-- PAGE TEXT start --
We provide [a few pipeline examples into the `examples` folder](./examples/). Feel free to adapt them to your needs.
## Frequently Asked Questions
### How to customize the retention rules?
The easiest way is to look at the CLI documentation with `npx backup-cleaner --help`.
### What are daily/weekly/monthly/yearly periods?
It keeps one backup per range (daily/weekly/...), over N periods in the past.
_For example: `--dailyPeriod 7`, it will keep one backup per day, over 7 days in the past._
It you set a range period to 0, it means this range won't be taken into account.
### Why is specifying patterns mandatory?
Cleaning backups is at risk because you are maybe about deleting the last instance of a specific data. So we prefer to have an explicit whitelist so you are aware of what is on your bucket, instead of providing a default magic that could make a mess.
### What rights to give to the S3 user?
We advise you to allow the minimum. In our case only `ListObjects` and `PutObject` are needed.
-- PAGE TEXT end --
-- INFORMATION GIVEN start --
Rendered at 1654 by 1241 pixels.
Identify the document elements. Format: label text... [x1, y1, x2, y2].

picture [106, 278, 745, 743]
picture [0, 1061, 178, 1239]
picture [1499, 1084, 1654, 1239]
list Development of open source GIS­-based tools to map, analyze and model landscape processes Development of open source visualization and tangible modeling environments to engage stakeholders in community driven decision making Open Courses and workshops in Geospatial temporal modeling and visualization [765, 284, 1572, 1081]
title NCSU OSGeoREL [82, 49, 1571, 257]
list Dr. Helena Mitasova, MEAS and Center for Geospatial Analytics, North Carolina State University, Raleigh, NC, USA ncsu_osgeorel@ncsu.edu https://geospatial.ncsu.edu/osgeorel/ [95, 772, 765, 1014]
-- INFORMATION GIVEN end --
## STATED PROBLEM 1
In the backup-cleaner FAQ, what does setting a range period to 0 mean?
## STATED PROBLEM 2
Carry on the backup-cleaner FAQ from the point where it ends.
The rows play no part in this work.

## FINAL RESULT 1
That range is not taken into account.

## FINAL RESULT 2
_Note: some S3 providers are not having granular scopes, and only allow `READ/READ+WRITE/WRITE`. In this case, you have to use `READ+WRITE`._
### Does the library manage chunked backups?
The library cannot manage for now the logic of a backup being splitted up into for example:
- `db-backup.part1.tar.gz`
- `db-backup.part2.tar.gz`If you set a group pattern to match them at once, it will consider the first of the day, so most of the time `part1` will be kept whereas `part2` will be cleaned.
If it's an expected feature please open an issue.
### Does the library manage dates in the name not being UNIX format?
For now it only recognizes for example `backup-1726750074.tar.gz` as a valid date. It won't work for `backup-YYYY-MM-DD.tar.gz`.
If it's an expected feature please open an issue.
## Contribute
If you didn't face a specific issue but you are willing to help, please have a look at the [reported issues](https://github.com/sneko/backup-cleaner/issues). I will do my best to address your work, but keep in mind the maintenance of this project is in my spare time or on the time of other contributors.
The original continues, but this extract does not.